Hi,
Because of the chip shortage we had to switch from the MK26FN2M0VLQ18 to the MK24FN2M0VDC12. As we ported our software across we ended up with an incredibly odd problem whereby we get hard faults caused by an LDR instruction not executing properly (was able to pinpoint the address and behavior) and also other, more random, hard faults.
When reducing the flash clock from 24MHz to 20MHz, these problems stopped. ADC readings also seem to be significantly noisier than on the previous chip, now requiring averaging.
Is there anything logical that would explain this behavior? Or any way to confirm the flash clock was indeed running at 24MHz and not at a higher speed?
Thanks!
In order to have some sort of conclusion on this. After reducing the Kinetis flash clock to 20MHz (from 24Mhz, confirmed using an oscilloscope), the hard fault disappeared. After further investigation into another issue (noisy ADC readings) we believe the problem is actually the design of the chip's power supply lines. Instead of a 3V3 plane with decoupling capacitors close to the pins themselves, our design has a single trace running from all the 5 supply pins to the outside of the chip and then the decoupling capacitors are all placed in parallel there.
We're currently doing another design iteration to confirm that was indeed the problem. Will update this post when that happens. Thanks for your help!
Hi
fnClkout(FLASH_CLOCK_OUT);
will drive the flash clock onto the CLKOUT. On the K24 this is, by default, PTC3.
In case that is not suitable for the HW there is the alternative:
#define CLKOUT_ON_PTA will put it on PTA6 instead.

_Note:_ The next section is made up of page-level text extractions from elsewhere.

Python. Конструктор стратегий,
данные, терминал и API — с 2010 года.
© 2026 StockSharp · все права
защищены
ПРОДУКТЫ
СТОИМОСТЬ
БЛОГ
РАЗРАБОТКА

You can then directly measure the Flash clock to be 100% sure that the issue is not due to a mis-configuration.
Regards
Mark
Thanks for the tip! When the clock is set to 20MHz, it seems quite stable, with the occasional spike to 20.8 (highest I've seen). When set at 24Mhz (divider set to 5), I'm getting 23.3-24.2 with the occasional spike to 25 (and probably slightly above for a brief moment).